Discounts, Easier Finance on offer for Tata Nano



Mumbai: Tata Motors Ltd is offering heavy discounts and attractive finance schemes to revive sales of the Nano, the world’s cheapest car.

The company is offering a cash discount of up to Rs. 20,000 and has also reduced the down payment on financed cars to Rs. 15,000 from Rs. 35,000 for the base model.

This is nearly equivalent to what one pays when buying a motorcycle, said a Delhi-based dealer, who did not want to be identified.

The company is also offering high tenure financing of up to 60 months through special arrangements with major financiers.

The ex-showroom price for the base model of the car after the discount is Rs. 1,25,880. The discounted price brings it nearly at par with its launch price of July 2009, Rs. 1,23,360.

“As families, in state after state, get ready for the festive season, despite high fuel prices and interest rates, this is a limited-period offer.” Debasis Ray, a spokesperson for Tata Motors, said in an email.

Sales of the Nano dropped two-thirds to 3,260 units in July from the same month a year ago because of high fuel prices, repeated hikes in interest rates, and new, attractively priced models from rivals.

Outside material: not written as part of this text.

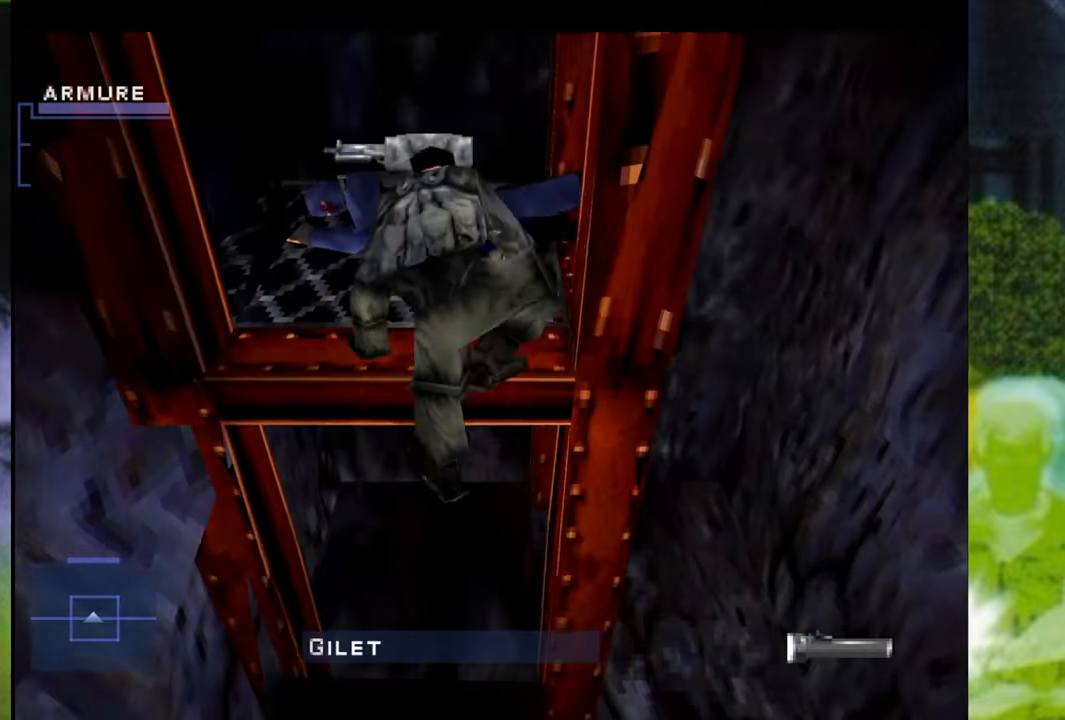
{"buttons": [], "left_stick": "up", "right_stick": "center", "events": [[250, "left_stick", "up-left"], [434, "left_stick", "up"]]}
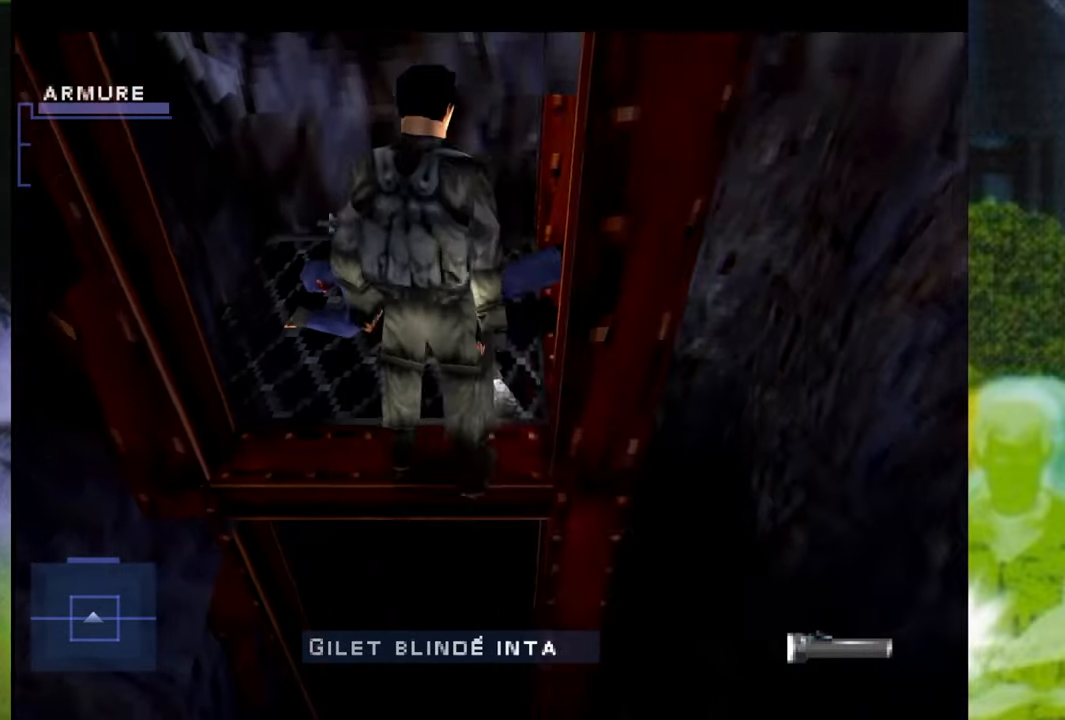
{"buttons": ["Y"], "left_stick": "center", "right_stick": "center", "events": [[200, "left_stick", "center"], [450, "Y", "down"]]}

The contraction in July sales numbers for the Nano has worried the top management of Tata Motors. In an 8 August meeting in Bombay House, the company’s headquarters in Mumbai, the top brass—including Ravi Kant, the company’s non-executive vice-chairman; Carl-Peter Forster, the Tata Motors group chief executive, and Prakash M. Telang, managing director of India operations—discussed the pricing of the car, according to one of the officials who attended the meeting and spoke on condition of anonymity.

Dealers and analysts are sceptical whether these efforts will translate into sales. “The discounts and schemes have not been able to increase sales even for company’s diesel models like Indica and Indigo. I doubt it will help Nano, which is already priced competitively,” said Vineet Hetamasaria, an analyst at PINC Research.

At these discounts, for every five cars, the company “will have to sell two more or else it will have an impact on profitability”, said Mahantesh Sabarad, an analyst at Fortune Equity Brokers (India) Ltd.

Poor Nano sales may not have a big impact on the company’s overall profitability, but slow growth in sales will result in a higher break-even target for the model, according to Sujeet Arora, an analyst at brokerage Prabhudas Lilladher Pvt. Ltd. “Ideally, the monthly sales run for the car should be 20,000 per month. That’s nowhere in sight. The schemes will not push it beyond 10,000 units,” he added, attributing the higher break-even volumes to higher costs in the Nano project owing to the expenses incurred by the company while shifting machinery to Sanand in Gujarat from Singur in West Bengal.